Simon often called me a strong woman – usually when I was bemoaning the distance between us, how much I missed him, how hard it was to sustain a long-distance relationship, the British immigration system, I could go on…He had a particular mix of traditional African values and an awareness of the changing status of women and the different way of life in Europe; he respected the fact that I could never be a traditional African wife but still went through the motions of introducing me in the traditional way to his much older brother and his wife, who brought him up, advising me to wear a long dress rather than jeans – not because of the formality of the occasion but because modesty for an African woman means draping the bottom half of her anatomy in long skirts or dresses.
In the days following his sudden death I felt anything but strong, going through the motions of booking a flight and getting myself to Bulawayo, sitting on the floor of the house with the women, insisting on seeing his body and then somehow getting through the funeral, singing a song I’d learned on the flight and getting through it before collapsing in the heat. I took advice on what to wear and covered my head with a scarf, which apparently went down really well with the family. I was treated very much as Simon’s wife, riding in the funeral car with the coffin and being given a central seat by the graveside.
Strong women in Zimbabwe range from young girls from the countryside functioning as maids to earn their keep, through grandmothers raising children because their mothers are either working away or have passed over, to those struggling to forge a career for themselves.
When I returned to make the album, I asked Charlie to find me some women – it felt important that I be not the only female voice on the album. There are many female artists in Bulawayo but most are dancers rather than singers. One excellent female imbube group, Nobuntu, had just returned from a European tour and were spending time with their families, so we didn’t feel we could ask them.

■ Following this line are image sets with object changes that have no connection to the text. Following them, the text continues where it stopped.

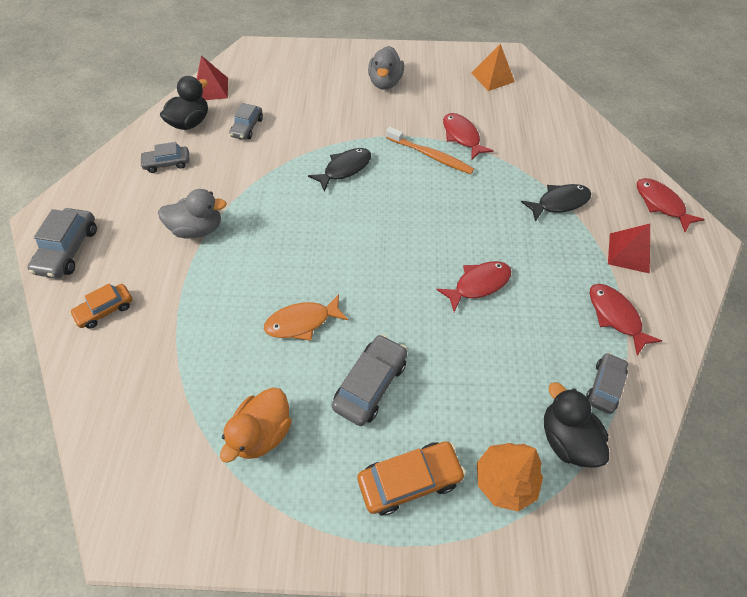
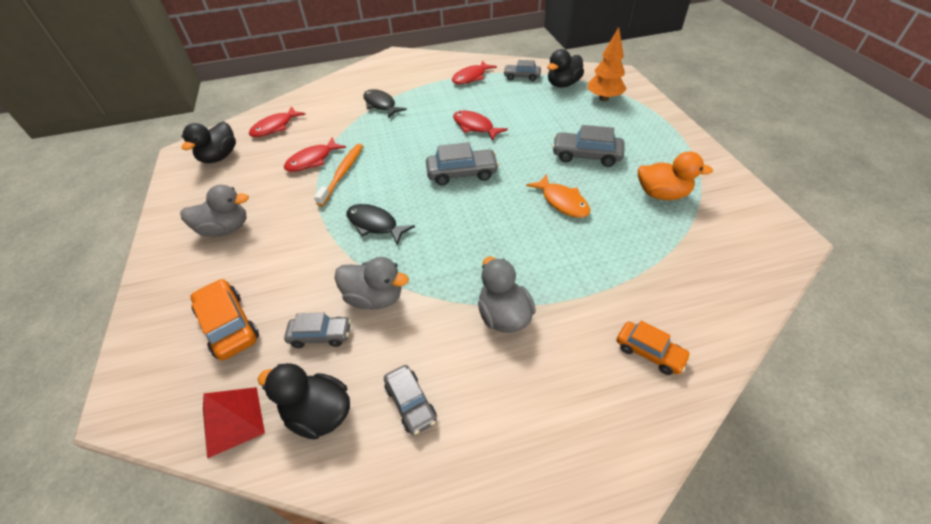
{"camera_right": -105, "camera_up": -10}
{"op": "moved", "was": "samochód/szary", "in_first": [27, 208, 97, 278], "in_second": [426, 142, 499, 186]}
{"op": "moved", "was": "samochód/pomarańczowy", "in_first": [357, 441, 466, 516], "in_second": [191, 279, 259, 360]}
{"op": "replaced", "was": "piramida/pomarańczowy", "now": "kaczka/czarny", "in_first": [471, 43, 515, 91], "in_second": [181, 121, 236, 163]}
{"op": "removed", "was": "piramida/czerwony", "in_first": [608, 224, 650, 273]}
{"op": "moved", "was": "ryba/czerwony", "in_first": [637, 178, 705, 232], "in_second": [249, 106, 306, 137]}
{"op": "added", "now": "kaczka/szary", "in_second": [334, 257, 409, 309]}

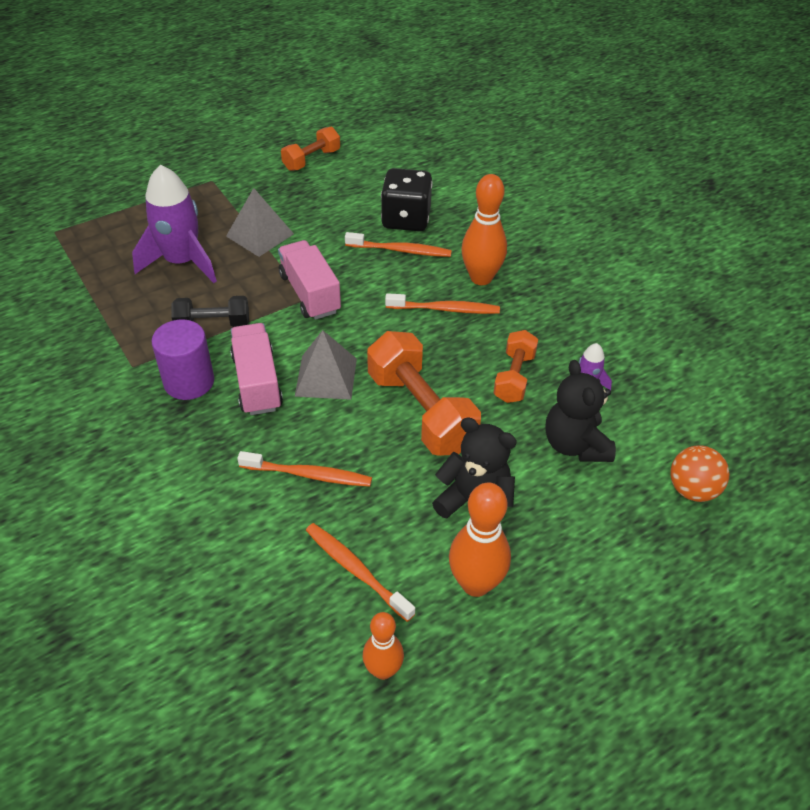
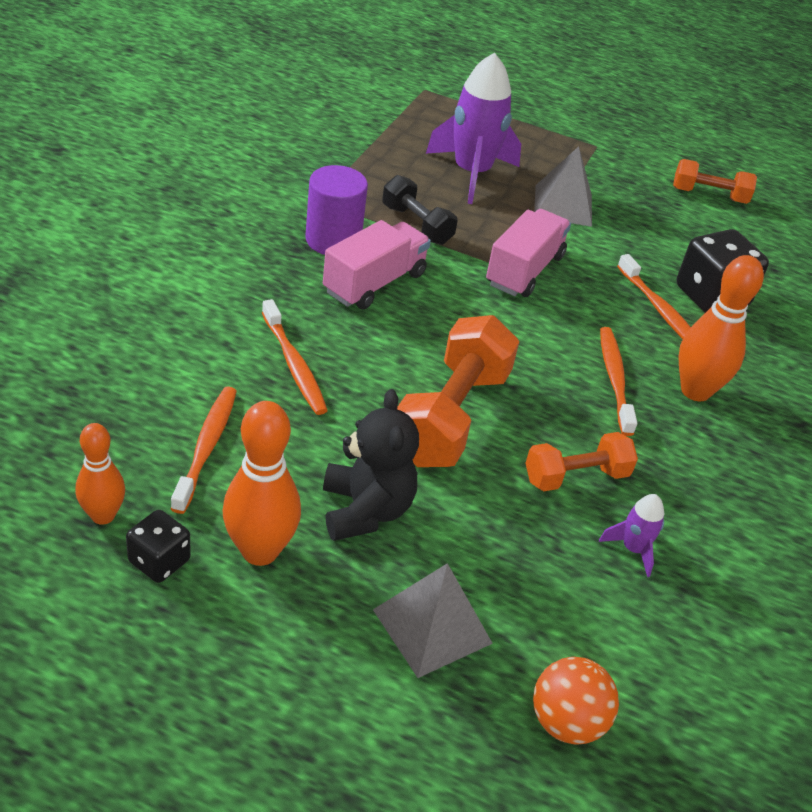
{"camera_right": 50, "camera_up": -5}
{"op": "moved", "was": "piramida/szary", "in_first": [295, 330, 357, 400], "in_second": [373, 563, 493, 678]}
{"op": "turned", "was": "szczoteczka do zębów/pomarańczowy", "in_first": [385, 293, 500, 314], "in_second": [600, 327, 637, 436], "clockwise": -150}
{"op": "removed", "was": "miś/czarny", "in_first": [546, 360, 616, 462]}
{"op": "added", "now": "kostka do gry/czarny", "in_second": [126, 510, 191, 583]}

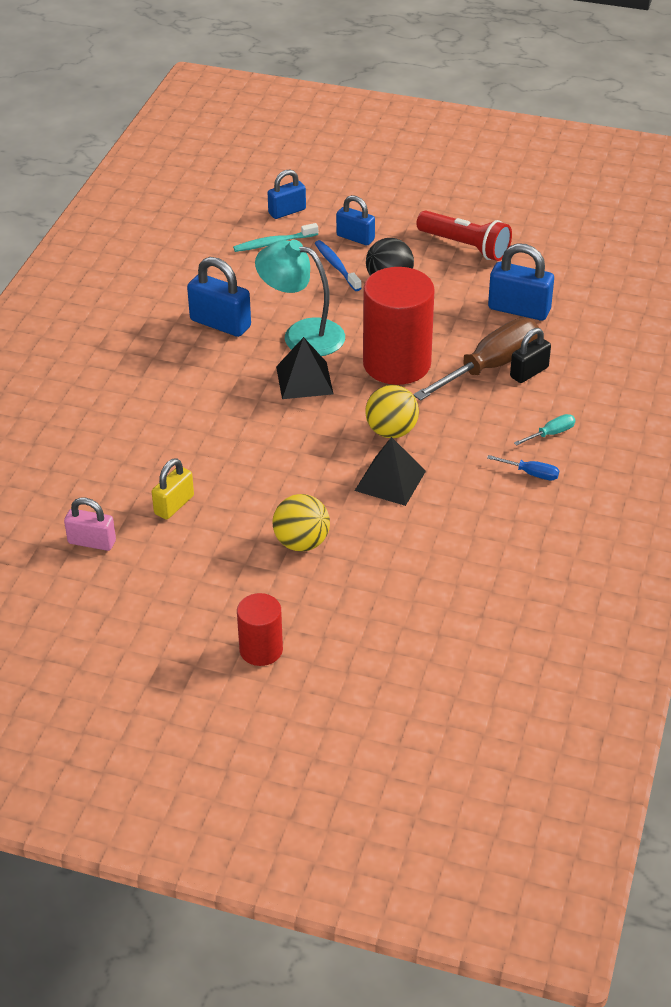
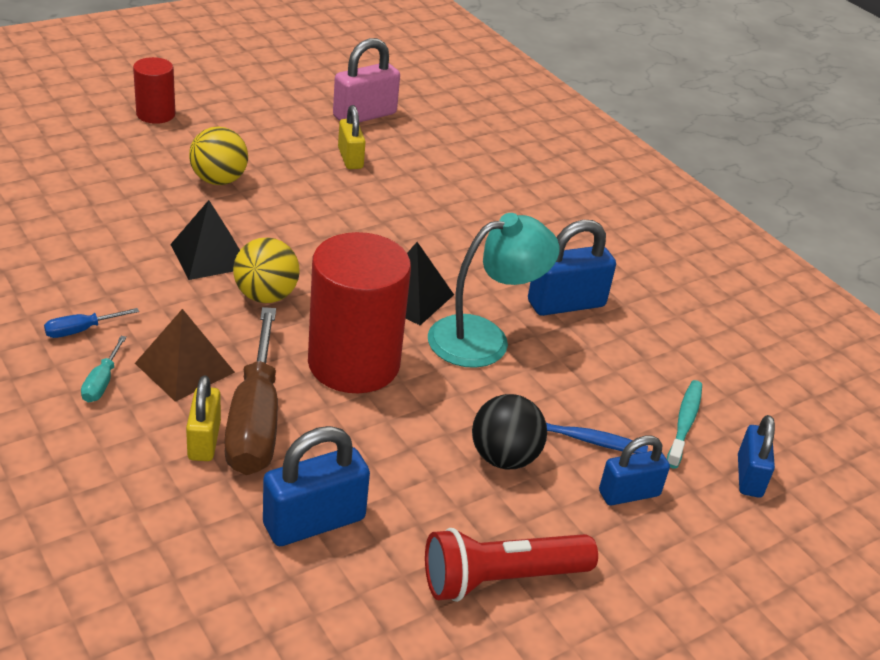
{"camera_right": 125, "camera_up": -5}
{"op": "resized", "was": "kłódka/różowy", "in_first": [64, 498, 116, 551], "in_second": [333, 38, 400, 122], "ratio": 1.52}
{"op": "recoloured", "was": "kłódka/czarny", "now": "kłódka/żółty", "in_first": [510, 328, 551, 383], "in_second": [186, 376, 221, 461]}
{"op": "added", "now": "piramida/brązowy", "in_second": [135, 309, 235, 402]}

Two neighbours of Charlie’s in Magwegwe often came to watch our rehearsals and always had interesting things to say about our performance. I came to regard Nonsie and Annabel as friends and slowly Charlie and I formed the idea that perhaps they, along with his sister Ormmie, could perhaps do a song with me. They were very keen and came along to the house one evening with their friend Gamue where we workshopped some ideas about strong women and what that meant for them. I strummed some chords and we soon came up with a chorus – “umfaz’olesizotha, sitsh’umfaz’olesimilo” – strong woman, a woman with dignity. Each of us then wrote her own verse and we ended up with a mix of Ndebele, Shona and English, also mixing sung and spoken words.
The song has worked a treat with my choirs. When I first came home there was an exhibition in the gallery in the building where I work called “Brilliant Women.” The Quirky Choir made up their own verses about brilliant women in their lives, and came up with a second chorus that was an English translation of the Ndebele. Sheffield Socialist Choir did a version for International Women’s Day in March 2013, celebrating Malala Yousafzai the Pakistani woman shot by the Taliban for campaigning for girls’ education, the less well-known Hina Kahn, and a Palestinian poet. More recently Retford Community Singers have celebrated Jayne Tomlinson, Mother Theresa, Camilla Batmangelidjh and loved ones closer to home.
Simon and I both had a history of several past relationships and really wanted this one to work. Although it was sadly untested in the cold light of the everyday, I like to think that we, as two creative thinkers, could have worked something out, and that the strong woman he so admired would have thrived alongside him.